O Conselho de Direitos Humanos (CDH) das Nações Unidas fez hoje uma reunião extraordinária sobre o ataque de Israel à frota de navios que levariam ajuda humanitária à Faixa de Gaza, que matou nove pessoas, e acusou o Estado judeu de ignorar e violar a lei humanitária internacional.
No final da reunião, será votada uma declaração promovida pela Organização da Conferência Islâmica (OCI) e pelo grupo de países árabes que condena o ataque e que solicita o estabelecimento de uma comissão de investigação independente.
A previsão é de que a sessão continue amanhã, dado o extenso número de oradores.
Houve consenso entre a maioria dos grupos regionais ao denunciar que Israel ignora a lei humanitária internacional e defender que “esse comportamento não é aceitável pela comunidade internacional”, disse o embaixador do Egito no CDH, Maged Abdelaziz, que falou em nome do Movimento dos Países Não Alinhados.
“Os fatos de ontem demonstram mais uma vez que Israel acredita que está acima da lei. Isto não é aceitável e não ajuda na busca por novas negociações de paz”, afirmou o embaixador palestino Ibrahim Jraishi, que pediu que Israel “se responsabilize” pelo ocorrido.
“É inaceitável que funcionários humanitários sejam tratados como combatentes”, disse embaixador o turco Ahmet Uzumcu.
“Solicito a este conselho que condene a ação de Israel e que aprove a realização de uma investigação imparcial que demonstre que a comunidade internacional não aceita estes comportamentos”, acrescentou Uzumcu.
A União Europeia (UE), Rússia, Brasil, Nicarágua, México, Indonésia, Nigéria, China, África do Sul, Bangladesh, Venezuela, entre outros, “condenaram” a ação de Israel, e destacaram que o ataque ocorreu em águas internacionais, o que representa uma violação da lei internacional.

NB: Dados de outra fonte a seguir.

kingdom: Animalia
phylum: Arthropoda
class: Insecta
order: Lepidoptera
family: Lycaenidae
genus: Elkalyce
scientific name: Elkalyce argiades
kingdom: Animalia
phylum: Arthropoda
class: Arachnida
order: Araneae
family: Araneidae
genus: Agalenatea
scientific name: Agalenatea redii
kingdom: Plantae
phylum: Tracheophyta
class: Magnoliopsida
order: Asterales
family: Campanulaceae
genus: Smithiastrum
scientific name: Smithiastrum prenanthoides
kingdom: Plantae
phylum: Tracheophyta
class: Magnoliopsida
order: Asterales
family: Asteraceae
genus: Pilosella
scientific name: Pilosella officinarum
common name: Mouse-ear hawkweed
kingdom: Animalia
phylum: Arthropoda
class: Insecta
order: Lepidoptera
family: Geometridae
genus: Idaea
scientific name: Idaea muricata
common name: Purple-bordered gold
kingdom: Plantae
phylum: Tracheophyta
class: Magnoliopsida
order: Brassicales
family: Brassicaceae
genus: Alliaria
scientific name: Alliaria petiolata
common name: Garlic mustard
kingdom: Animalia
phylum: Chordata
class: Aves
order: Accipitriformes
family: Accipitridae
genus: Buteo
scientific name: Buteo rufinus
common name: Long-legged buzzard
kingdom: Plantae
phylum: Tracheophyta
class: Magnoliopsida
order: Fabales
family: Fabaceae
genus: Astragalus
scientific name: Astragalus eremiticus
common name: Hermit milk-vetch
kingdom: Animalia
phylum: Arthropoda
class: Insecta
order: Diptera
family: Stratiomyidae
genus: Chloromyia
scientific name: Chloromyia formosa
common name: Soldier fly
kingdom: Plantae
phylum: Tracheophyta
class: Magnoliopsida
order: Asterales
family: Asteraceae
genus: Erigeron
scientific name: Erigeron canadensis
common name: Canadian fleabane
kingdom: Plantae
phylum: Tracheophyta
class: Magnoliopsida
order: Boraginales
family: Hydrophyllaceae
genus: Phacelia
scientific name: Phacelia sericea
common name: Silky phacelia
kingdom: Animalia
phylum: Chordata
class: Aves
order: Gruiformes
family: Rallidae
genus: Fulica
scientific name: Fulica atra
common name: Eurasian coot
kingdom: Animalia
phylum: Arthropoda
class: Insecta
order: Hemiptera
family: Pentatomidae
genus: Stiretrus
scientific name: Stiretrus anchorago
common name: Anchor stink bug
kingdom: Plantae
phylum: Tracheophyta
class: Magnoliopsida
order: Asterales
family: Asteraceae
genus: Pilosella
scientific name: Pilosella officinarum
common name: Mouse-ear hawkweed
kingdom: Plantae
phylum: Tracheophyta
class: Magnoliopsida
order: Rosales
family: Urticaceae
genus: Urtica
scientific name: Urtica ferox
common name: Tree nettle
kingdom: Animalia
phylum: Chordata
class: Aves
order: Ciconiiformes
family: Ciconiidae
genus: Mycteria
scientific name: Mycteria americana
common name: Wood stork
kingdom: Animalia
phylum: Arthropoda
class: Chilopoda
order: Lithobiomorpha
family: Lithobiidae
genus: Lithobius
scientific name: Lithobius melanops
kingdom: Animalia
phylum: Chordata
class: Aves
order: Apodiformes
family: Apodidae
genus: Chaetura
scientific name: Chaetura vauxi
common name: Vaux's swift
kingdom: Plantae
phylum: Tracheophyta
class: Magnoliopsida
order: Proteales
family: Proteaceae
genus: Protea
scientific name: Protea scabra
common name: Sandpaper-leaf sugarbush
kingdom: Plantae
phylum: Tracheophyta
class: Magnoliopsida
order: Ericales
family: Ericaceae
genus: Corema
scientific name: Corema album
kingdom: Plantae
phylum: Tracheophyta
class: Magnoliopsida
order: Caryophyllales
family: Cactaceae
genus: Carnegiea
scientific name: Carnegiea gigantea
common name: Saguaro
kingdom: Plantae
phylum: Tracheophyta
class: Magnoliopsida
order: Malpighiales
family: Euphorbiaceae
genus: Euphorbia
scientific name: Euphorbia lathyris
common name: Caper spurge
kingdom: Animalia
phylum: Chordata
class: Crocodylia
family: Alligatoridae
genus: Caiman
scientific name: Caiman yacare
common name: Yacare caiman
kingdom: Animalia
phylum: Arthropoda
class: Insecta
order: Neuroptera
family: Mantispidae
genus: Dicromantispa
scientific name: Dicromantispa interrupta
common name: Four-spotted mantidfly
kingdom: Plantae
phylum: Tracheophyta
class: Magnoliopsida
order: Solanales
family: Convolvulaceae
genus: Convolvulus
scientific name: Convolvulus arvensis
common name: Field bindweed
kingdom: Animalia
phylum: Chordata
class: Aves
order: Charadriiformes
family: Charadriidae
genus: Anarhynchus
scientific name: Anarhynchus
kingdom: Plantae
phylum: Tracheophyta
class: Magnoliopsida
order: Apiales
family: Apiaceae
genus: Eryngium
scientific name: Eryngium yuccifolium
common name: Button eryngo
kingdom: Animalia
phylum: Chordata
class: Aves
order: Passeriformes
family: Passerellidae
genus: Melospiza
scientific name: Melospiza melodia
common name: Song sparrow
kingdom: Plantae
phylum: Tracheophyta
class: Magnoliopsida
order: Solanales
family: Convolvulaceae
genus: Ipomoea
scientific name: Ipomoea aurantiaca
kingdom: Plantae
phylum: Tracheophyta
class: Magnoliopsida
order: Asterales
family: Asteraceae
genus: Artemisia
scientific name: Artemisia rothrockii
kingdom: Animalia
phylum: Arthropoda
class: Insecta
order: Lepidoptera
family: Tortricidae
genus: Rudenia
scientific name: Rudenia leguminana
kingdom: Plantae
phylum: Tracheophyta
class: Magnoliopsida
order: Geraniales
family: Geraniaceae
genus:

“Israel deve liberar os navios e seus tripulantes e, imediatamente levantar o bloqueio a Gaza. A UE não aceita o bloqueio, que é (…) totalmente contraproducente”, disse Javier Garrigues, embaixador da Espanha, país que ocupa a Presidência de turno da UE.
Já a alta comissária adjunta para Direitos Humanos da ONU, Kyung-wha Kang, que discursou em nome de sua superior, Navi Pillay, condenou e questionou o uso da força.
“O Exército israelense fez um desproporcional uso da força, mas o que temos que perguntar é por que a força foi usada para parar uma frota de ajuda humanitária”, disse Kang.
A alta comissária adjunta reiterou que Pillay se une ao pedido feito pelo secretário-geral da ONU, Ban Ki-moon, para que seja realizada uma investigação “imparcial, crível e independente”.
“Israel deve levantar imediatamente o bloqueio (a Gaza), que é exatamente a causa pela qual houve perdas de vida ontem. E deve demonstrar que está comprometido com a lei humanitária internacional”, concluiu Kang.